====== BLOK TEKS
Internasional, BeraniNews.com – Gelombang kecaman terhadap Israel terus membesar, bak badai yang mengguncang panggung diplomatik global. Jika sebelumnya Israel kerap dianggap “benteng demokrasi” di Timur Tengah, kini negara itu kian terisolasi, dihujani sanksi dan boikot dari berbagai penjuru dunia. Sorotan tajam diarahkan langsung kepada Perdana Menteri Benjamin Netanyahu, yang dinilai menjadi motor kebijakan keras Israel di Gaza dan Tepi Barat.
Langkah Israel menggempur Gaza dinilai berlebihan dan memicu kemarahan komunitas internasional. Tekanan datang dari segala arah — mulai dari embargo senjata, pemutusan hubungan dagang, hingga boikot budaya dan olahraga. Situasi ini menjadi salah satu ujian diplomasi terbesar dalam sejarah modern Israel.
============
Jawablah pertanyaan berikut berdasarkan teks tentang kecaman terhadap Israel di atas.
(a) Siapa yang menjadi sasaran sorotan tajam dan dinilai sebagai motor kebijakan keras Israel di Gaza dan Tepi Barat?
(b) Sebelumnya, Israel kerap dianggap sebagai apa di Timur Tengah?
(c) Bentuk tekanan apa saja yang disebutkan datang dari segala arah?
Gunakan hanya teks di atas sebagai sumber.
====== DAFTAR BARIS
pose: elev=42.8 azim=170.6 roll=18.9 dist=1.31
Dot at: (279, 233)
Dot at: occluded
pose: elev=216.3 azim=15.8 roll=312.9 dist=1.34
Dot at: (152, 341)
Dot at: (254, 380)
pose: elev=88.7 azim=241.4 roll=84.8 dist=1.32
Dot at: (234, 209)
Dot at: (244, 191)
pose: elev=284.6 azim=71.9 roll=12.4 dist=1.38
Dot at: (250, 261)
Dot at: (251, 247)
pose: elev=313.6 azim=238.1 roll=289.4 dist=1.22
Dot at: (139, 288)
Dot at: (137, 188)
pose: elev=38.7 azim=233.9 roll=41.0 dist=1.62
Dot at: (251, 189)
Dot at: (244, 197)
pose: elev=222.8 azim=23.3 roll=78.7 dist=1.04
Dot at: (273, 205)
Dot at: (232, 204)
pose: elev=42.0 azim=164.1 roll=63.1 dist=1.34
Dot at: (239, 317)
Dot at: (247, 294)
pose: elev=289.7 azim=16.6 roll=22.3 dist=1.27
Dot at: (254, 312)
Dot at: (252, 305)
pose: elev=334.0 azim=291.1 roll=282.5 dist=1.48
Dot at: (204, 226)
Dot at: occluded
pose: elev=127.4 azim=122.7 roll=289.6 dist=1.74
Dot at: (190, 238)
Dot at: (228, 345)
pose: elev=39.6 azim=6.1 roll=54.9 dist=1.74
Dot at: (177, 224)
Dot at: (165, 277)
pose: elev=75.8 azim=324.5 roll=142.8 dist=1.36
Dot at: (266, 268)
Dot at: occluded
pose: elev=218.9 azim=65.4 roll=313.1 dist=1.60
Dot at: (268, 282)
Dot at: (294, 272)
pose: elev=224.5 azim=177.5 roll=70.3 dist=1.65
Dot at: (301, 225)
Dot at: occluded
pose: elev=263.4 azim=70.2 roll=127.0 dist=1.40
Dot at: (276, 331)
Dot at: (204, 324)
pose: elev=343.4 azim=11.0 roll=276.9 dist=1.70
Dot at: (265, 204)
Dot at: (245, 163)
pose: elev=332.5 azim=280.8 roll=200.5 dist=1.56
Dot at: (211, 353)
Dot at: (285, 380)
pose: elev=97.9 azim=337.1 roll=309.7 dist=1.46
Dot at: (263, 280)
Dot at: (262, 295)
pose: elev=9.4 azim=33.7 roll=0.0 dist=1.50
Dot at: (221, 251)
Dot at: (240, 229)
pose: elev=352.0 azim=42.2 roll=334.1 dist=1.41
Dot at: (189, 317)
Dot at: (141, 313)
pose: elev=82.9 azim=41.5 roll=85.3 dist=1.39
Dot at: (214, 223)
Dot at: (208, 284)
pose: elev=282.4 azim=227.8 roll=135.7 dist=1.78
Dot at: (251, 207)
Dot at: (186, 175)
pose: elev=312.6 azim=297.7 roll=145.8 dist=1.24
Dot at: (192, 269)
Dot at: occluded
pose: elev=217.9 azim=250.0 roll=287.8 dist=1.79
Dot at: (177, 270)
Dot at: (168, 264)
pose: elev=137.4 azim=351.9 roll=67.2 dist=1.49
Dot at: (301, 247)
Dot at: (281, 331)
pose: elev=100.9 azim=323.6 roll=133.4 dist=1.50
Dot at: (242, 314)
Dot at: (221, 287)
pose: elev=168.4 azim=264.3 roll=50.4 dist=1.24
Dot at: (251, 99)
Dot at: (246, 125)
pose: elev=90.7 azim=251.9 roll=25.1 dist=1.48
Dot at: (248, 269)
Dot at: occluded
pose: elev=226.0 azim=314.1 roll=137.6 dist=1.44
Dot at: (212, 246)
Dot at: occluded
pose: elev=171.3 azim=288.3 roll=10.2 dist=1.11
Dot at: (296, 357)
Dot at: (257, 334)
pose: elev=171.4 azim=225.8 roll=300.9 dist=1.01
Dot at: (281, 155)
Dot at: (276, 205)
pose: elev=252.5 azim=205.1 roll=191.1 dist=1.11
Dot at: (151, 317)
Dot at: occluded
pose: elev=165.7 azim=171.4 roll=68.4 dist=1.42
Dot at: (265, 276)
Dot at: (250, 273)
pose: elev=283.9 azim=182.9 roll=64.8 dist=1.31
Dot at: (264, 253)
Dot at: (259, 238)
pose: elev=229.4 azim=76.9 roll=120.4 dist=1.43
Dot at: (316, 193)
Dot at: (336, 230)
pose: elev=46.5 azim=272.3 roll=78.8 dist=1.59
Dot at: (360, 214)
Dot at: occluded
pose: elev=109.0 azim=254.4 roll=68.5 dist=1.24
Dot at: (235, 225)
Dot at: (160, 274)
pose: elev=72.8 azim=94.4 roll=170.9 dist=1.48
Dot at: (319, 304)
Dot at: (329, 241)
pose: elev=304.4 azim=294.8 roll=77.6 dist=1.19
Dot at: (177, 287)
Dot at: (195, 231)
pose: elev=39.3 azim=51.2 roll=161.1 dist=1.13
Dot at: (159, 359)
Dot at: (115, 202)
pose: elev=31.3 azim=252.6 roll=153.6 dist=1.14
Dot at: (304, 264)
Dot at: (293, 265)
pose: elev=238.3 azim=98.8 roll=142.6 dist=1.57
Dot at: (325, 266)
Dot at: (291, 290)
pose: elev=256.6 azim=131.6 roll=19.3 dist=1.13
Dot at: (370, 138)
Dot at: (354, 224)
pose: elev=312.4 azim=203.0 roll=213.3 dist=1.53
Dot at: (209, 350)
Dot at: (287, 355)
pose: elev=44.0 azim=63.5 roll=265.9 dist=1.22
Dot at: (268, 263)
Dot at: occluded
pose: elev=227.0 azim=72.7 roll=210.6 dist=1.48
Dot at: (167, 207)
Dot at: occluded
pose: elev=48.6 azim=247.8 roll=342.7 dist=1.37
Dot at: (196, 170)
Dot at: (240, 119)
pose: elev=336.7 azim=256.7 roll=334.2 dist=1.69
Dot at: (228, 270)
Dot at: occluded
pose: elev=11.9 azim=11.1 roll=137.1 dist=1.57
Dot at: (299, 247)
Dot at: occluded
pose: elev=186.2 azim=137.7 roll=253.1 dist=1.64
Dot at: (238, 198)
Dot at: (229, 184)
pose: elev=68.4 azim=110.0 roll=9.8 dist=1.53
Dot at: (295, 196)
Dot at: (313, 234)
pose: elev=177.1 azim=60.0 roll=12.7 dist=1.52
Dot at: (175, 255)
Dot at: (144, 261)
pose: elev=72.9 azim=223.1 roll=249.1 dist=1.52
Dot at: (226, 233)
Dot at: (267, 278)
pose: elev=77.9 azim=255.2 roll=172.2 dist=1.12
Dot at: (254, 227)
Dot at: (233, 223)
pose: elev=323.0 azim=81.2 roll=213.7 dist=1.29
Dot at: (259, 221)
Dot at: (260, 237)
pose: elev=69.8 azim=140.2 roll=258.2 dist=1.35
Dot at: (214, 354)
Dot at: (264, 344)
============
**JAWABAN TUGAS:**
(a) Perdana Menteri Benjamin Netanyahu.
(b) Sebagai “benteng demokrasi”.
(c) Embargo senjata, pemutusan hubungan dagang, serta boikot budaya dan olahraga.